On Sat, Sep 20, 2014 at 12:11 AM, Sławek Kapłoński <sla...@kaplonski.pl>
wrote:
Hello,
New questions below
---
Best regards
Sławek Kapłoński
sla...@kaplonski.pl
Dnia czwartek, 18 września 2014 09:45:21 Clint Byrum pisze:
Excerpts from Sławek Kapłoński's message of 2014-09-18 09:29:27 -0700:
Hello,
Is anyone here using openstack with mysql galera and haproxy? Have You
got
any problems with that?
I was today installed such ha infra for database (two mysql servers in
galera cluster and haproxy on controller and neutron node, this haproxy
is connecting to one of galera servers with round robin algorithm).
Generally all is working fine but I have few problems:
1. I have a lot of messages like:
WARNING neutron.openstack.common.db.sqlalchemy.session [-] Got mysql
server
has gone away: (2006, 'MySQL server has gone away')
2. I have (most on neutron) many errors like:
OperationalError: (OperationalError) (2013, 'Lost connection to MySQL
server during query') 'UPDATE ml2_port_bindings SET vif_type=%s,
driver=%s, segment=%s WHERE ml2_port_bindings.port_id =
1 and 2 look like timeout issues. Check haproxy's timeouts. They need
to be just a little longer than MySQL's connection timeouts.
After I made ACTIVE/PASSIVE cluster and change sql_idle_timeout in neutron
and nova problem 1 looks that is solver.
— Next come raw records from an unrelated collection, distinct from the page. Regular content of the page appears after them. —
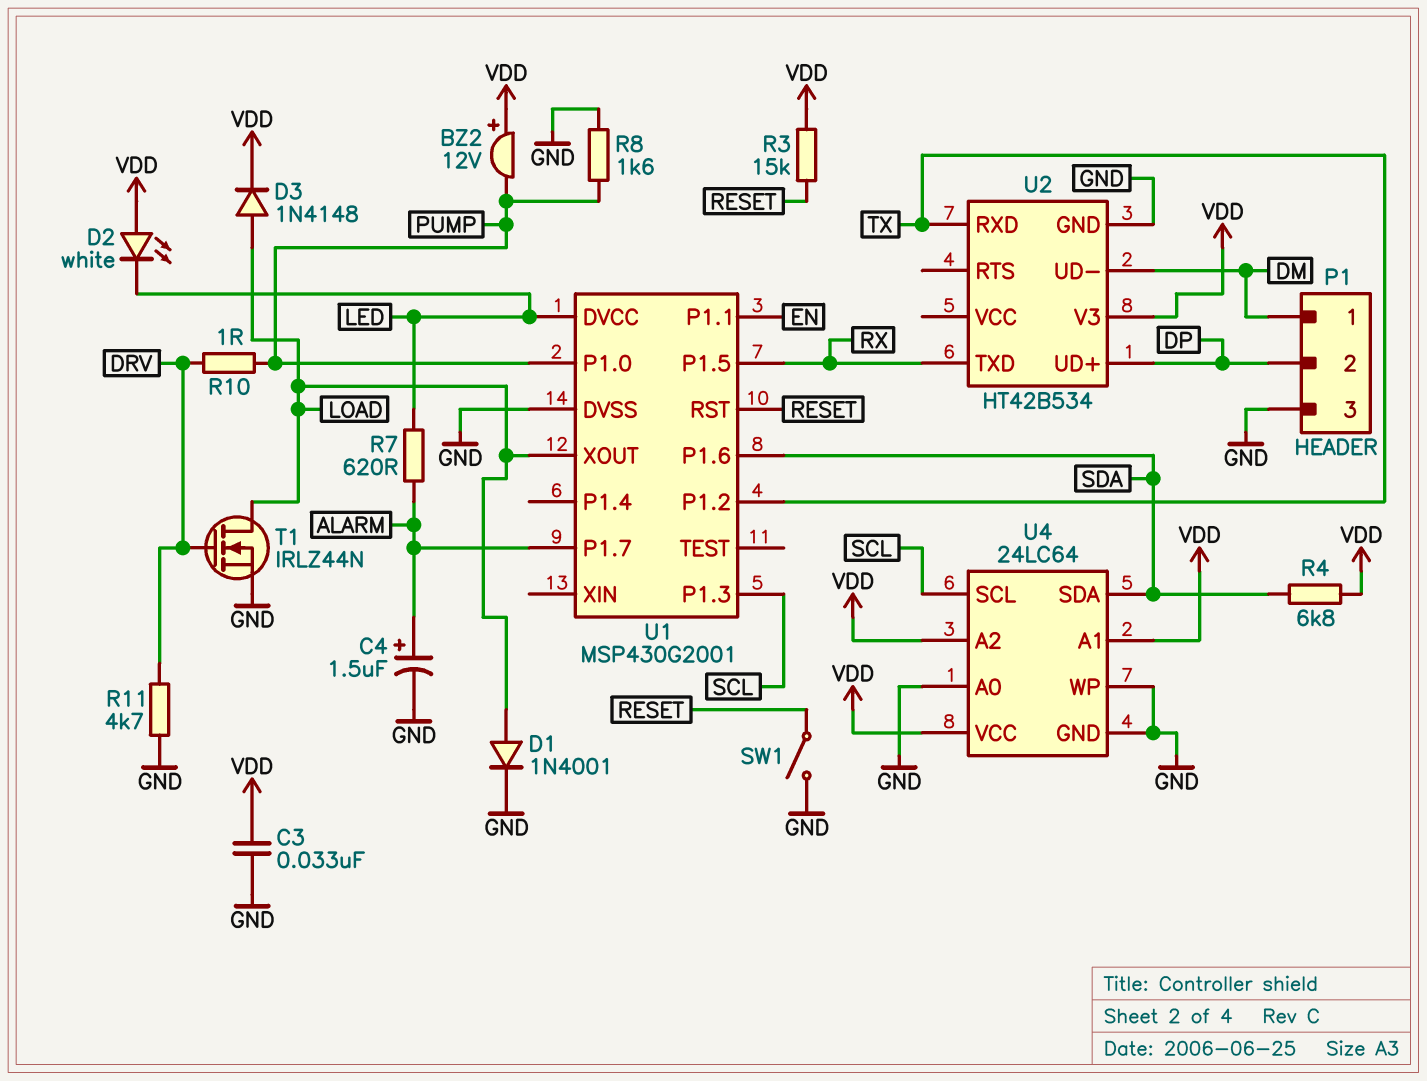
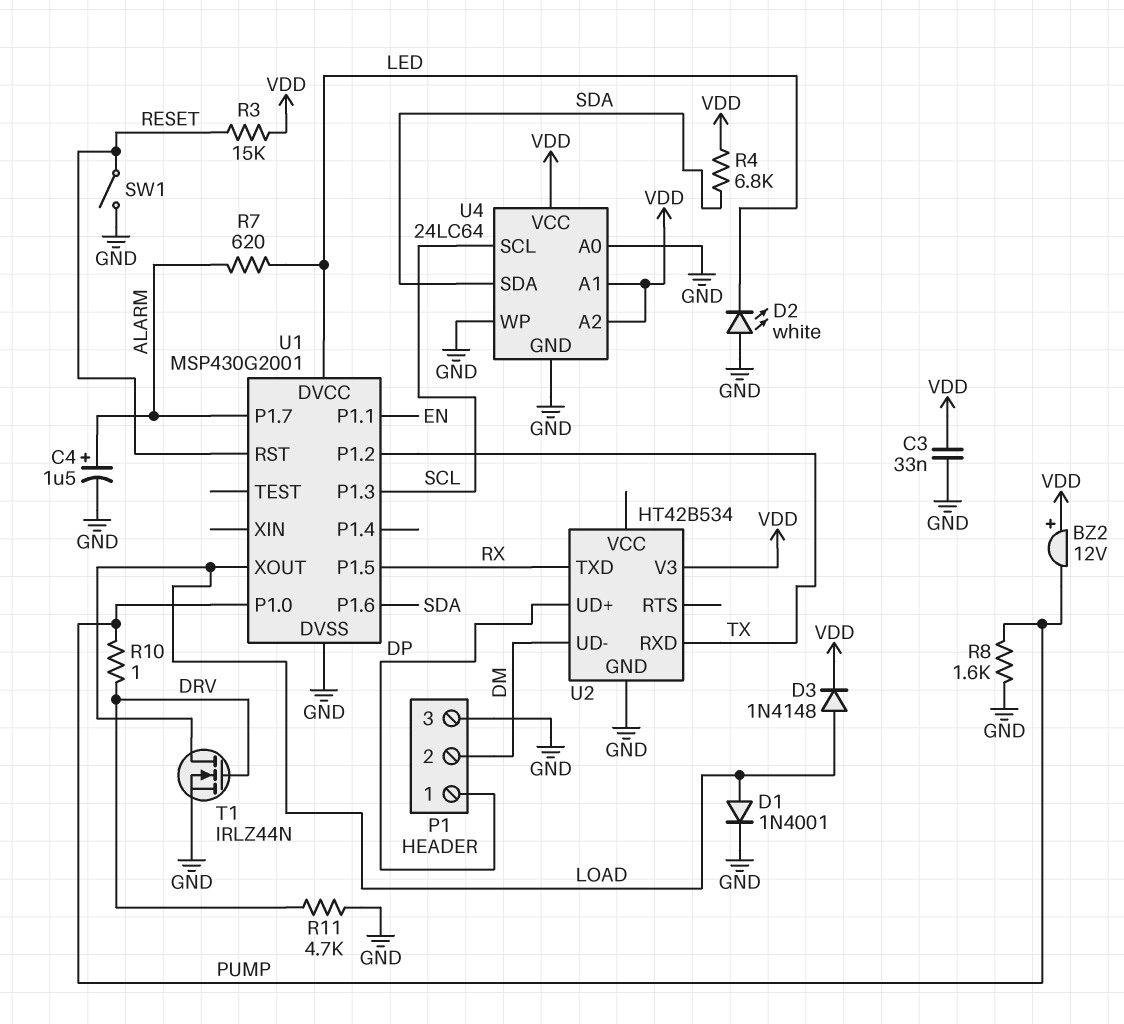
D2: LED white (A VDD, K LED) -> LED white (A GND, K LED)
P1 pin 1: DM -> DP
P1 pin 2: DP -> DM

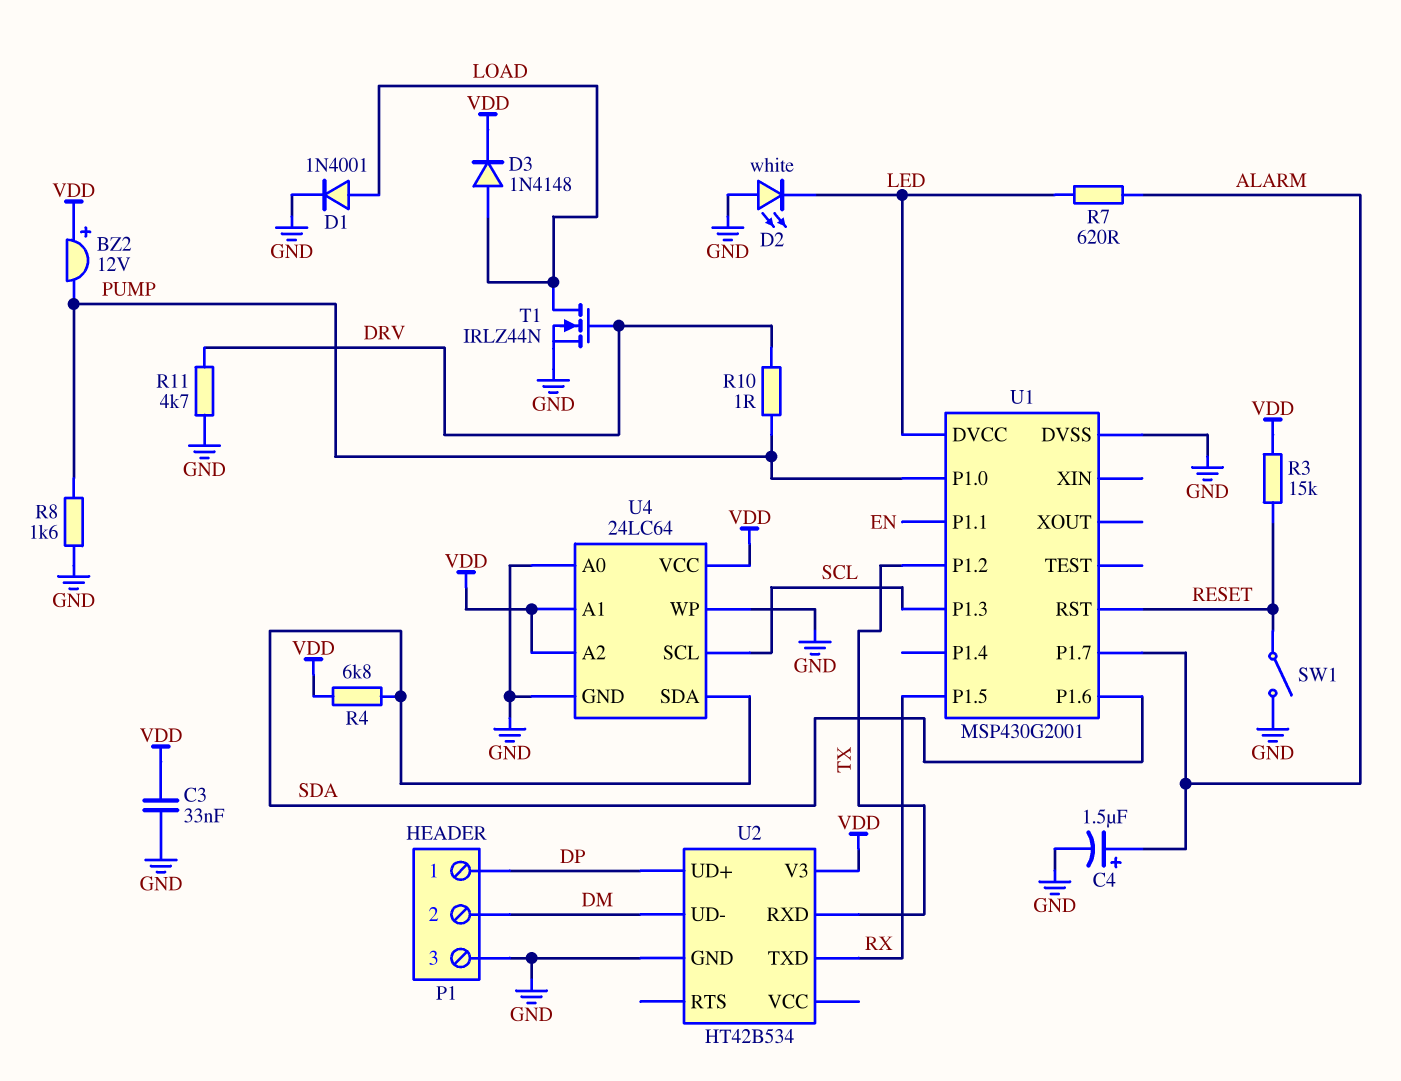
U1 pin XOUT: LOAD -> none

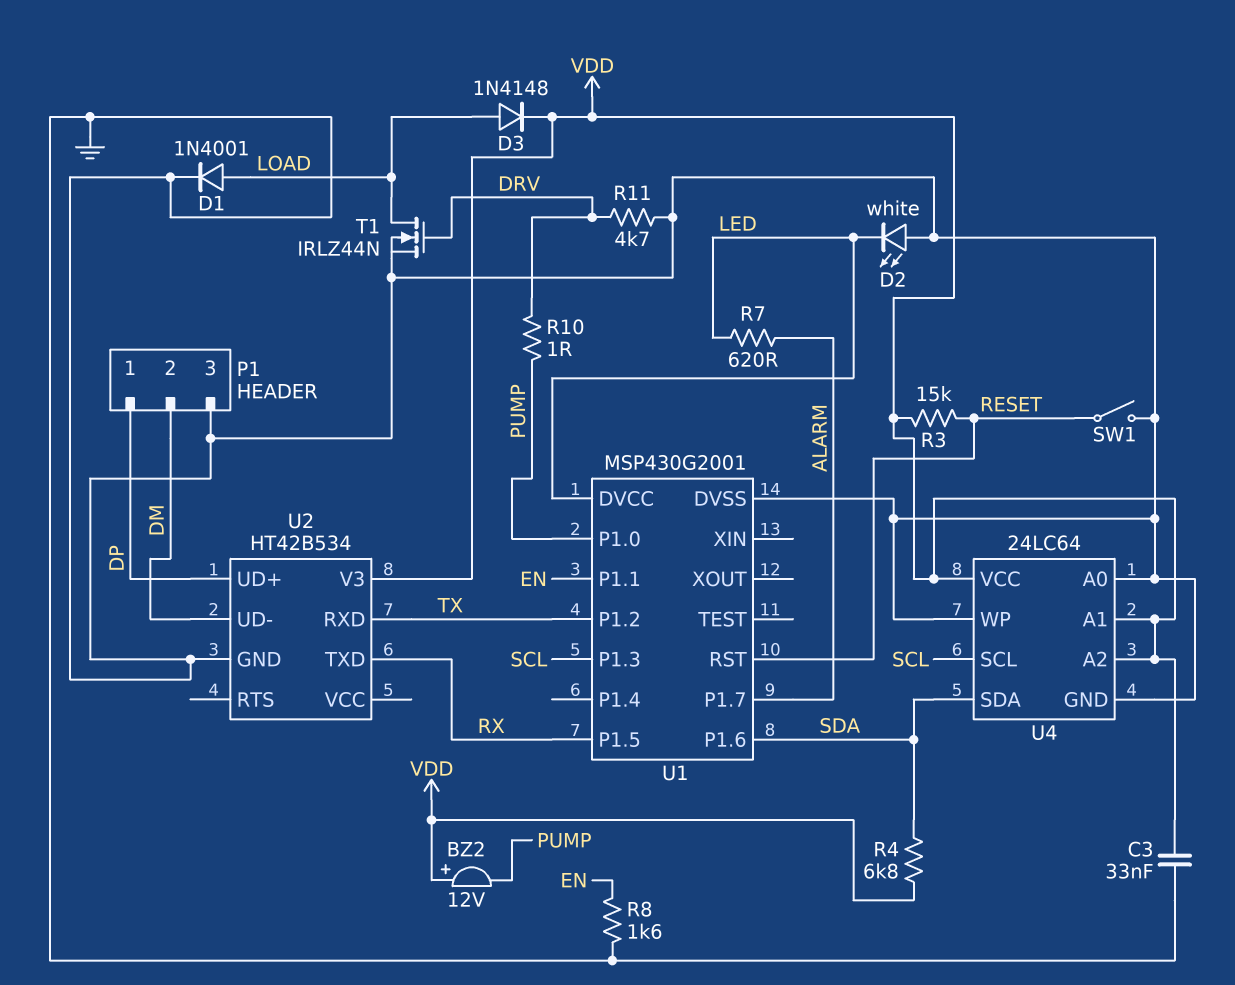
C4: 1.5uF (plus ALARM, minus GND) -> none
R8: 1.6k (GND, PUMP) -> 1.6k (EN, GND)

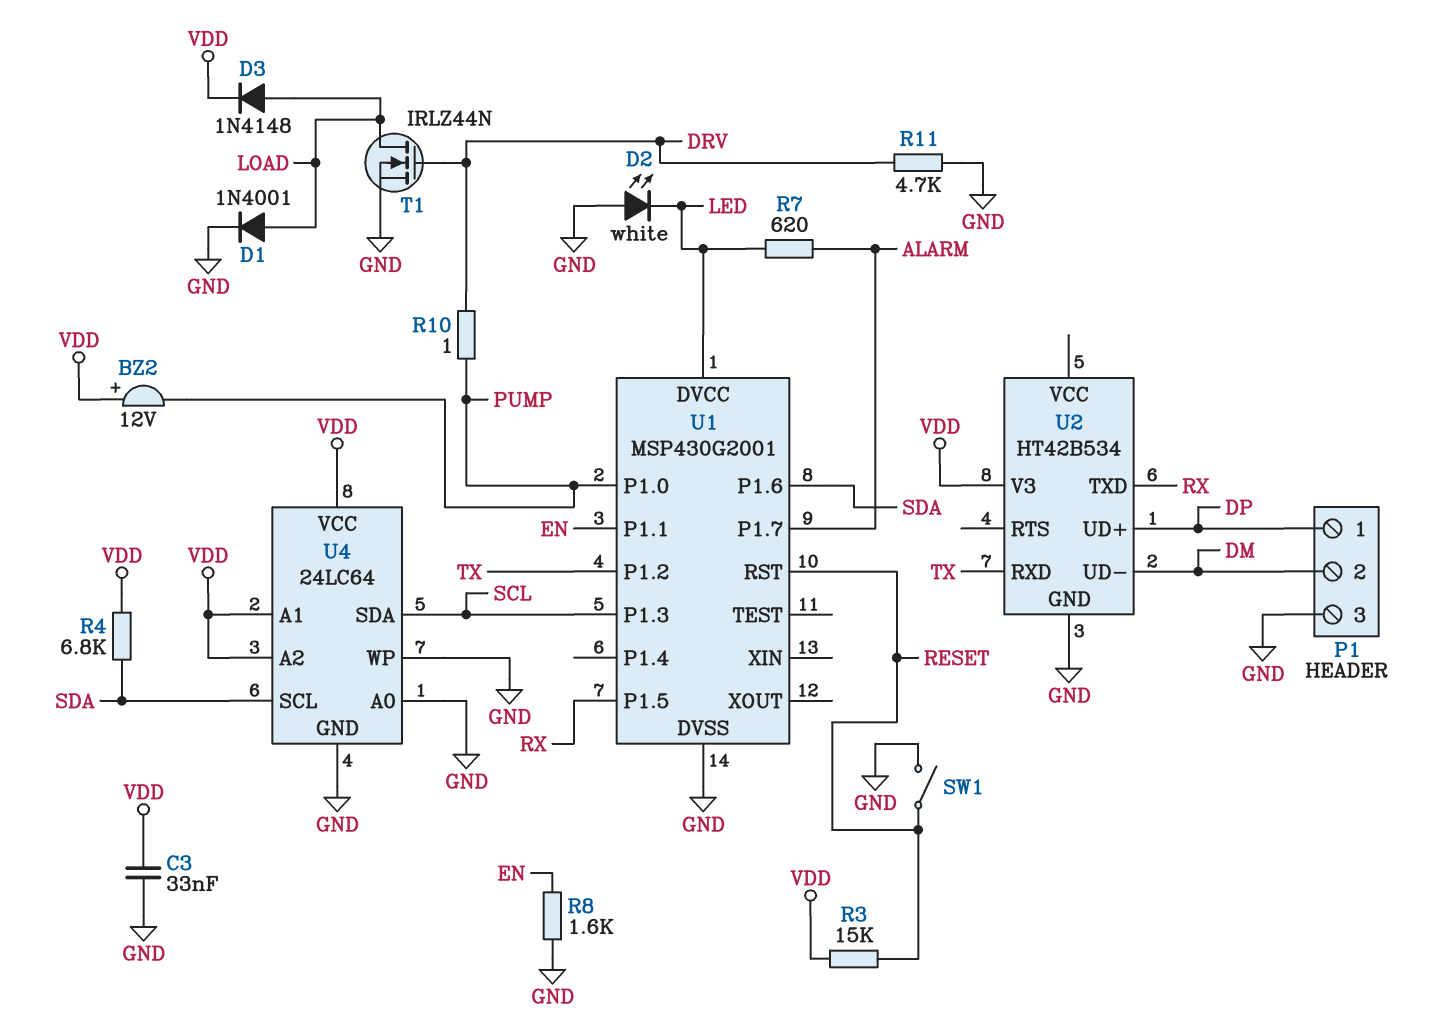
U4 pin SCL: SCL -> SDA
U4 pin SDA: SDA -> SCL

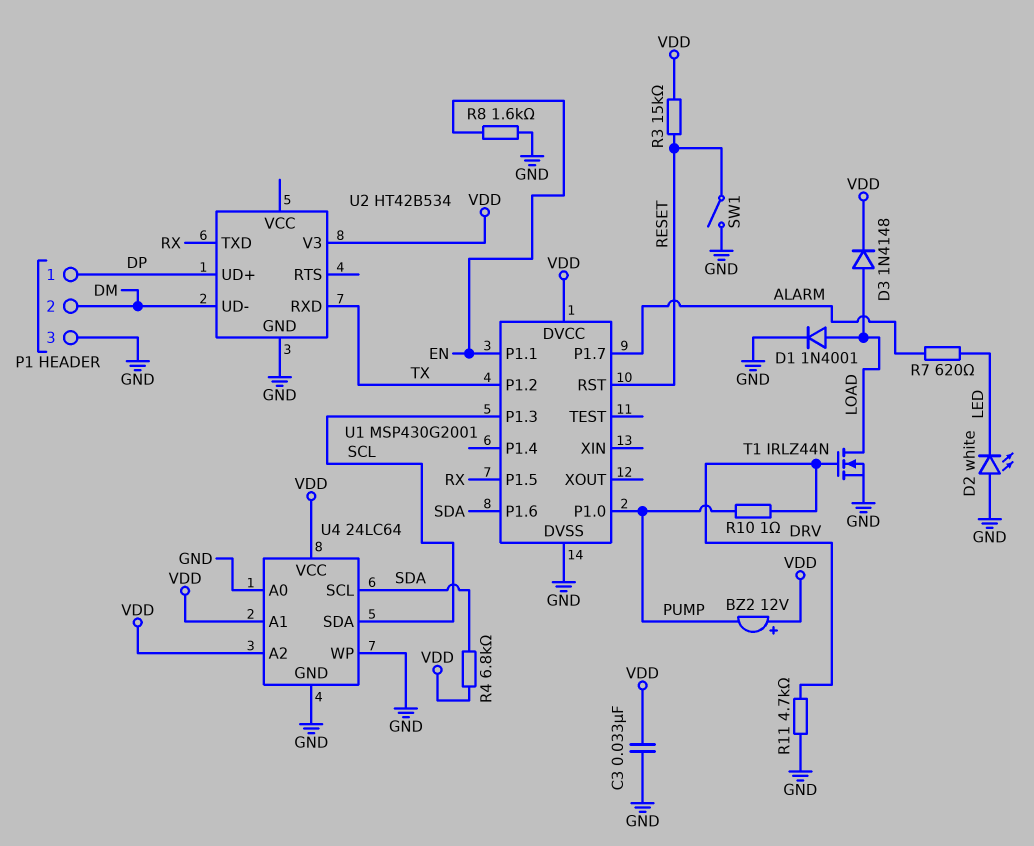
U1 pin DVCC: LED -> VDD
Unfortunatelly I found that when
I'm deleting port from neutron I still sometimes have got errors like in
2. I don't check exactly nova logs yet so I'm not sure is it only in
neutron or in both.
Do You maybe know why it happens in neutron? It not happend when I have
single mysql node without haproxy and galera so I suppose that haproxy or
galera is responsible for that problem :/
3. Also errors:
StaleDataError: UPDATE statement on table 'ports' expected to update 1
row(s); 0 were matched.
4. and errors:
DBDeadlock: (OperationalError) (1213, 'Deadlock found when trying to
get
lock; try restarting transaction') 'UPDATE ipavailabilityranges SET
first_ip=%s WHERE ipavailabilityranges.allocation_pool_id =
3 and 4 are a known issue. Our code doesn't always retry transactions,
which is required to use Galera ACTIVE/ACTIVE. Basically, that doesn't
work.
You can use ACTIVE/PASSIVE, and even do vertical partitioning where
one of the servers is ACTIVE for Nova, but another one is ACTIVE for
Neutron. But AFAIK, ACTIVE/ACTIVE isn't being tested and the work hasn't
been done to make the concurrent transactions work properly.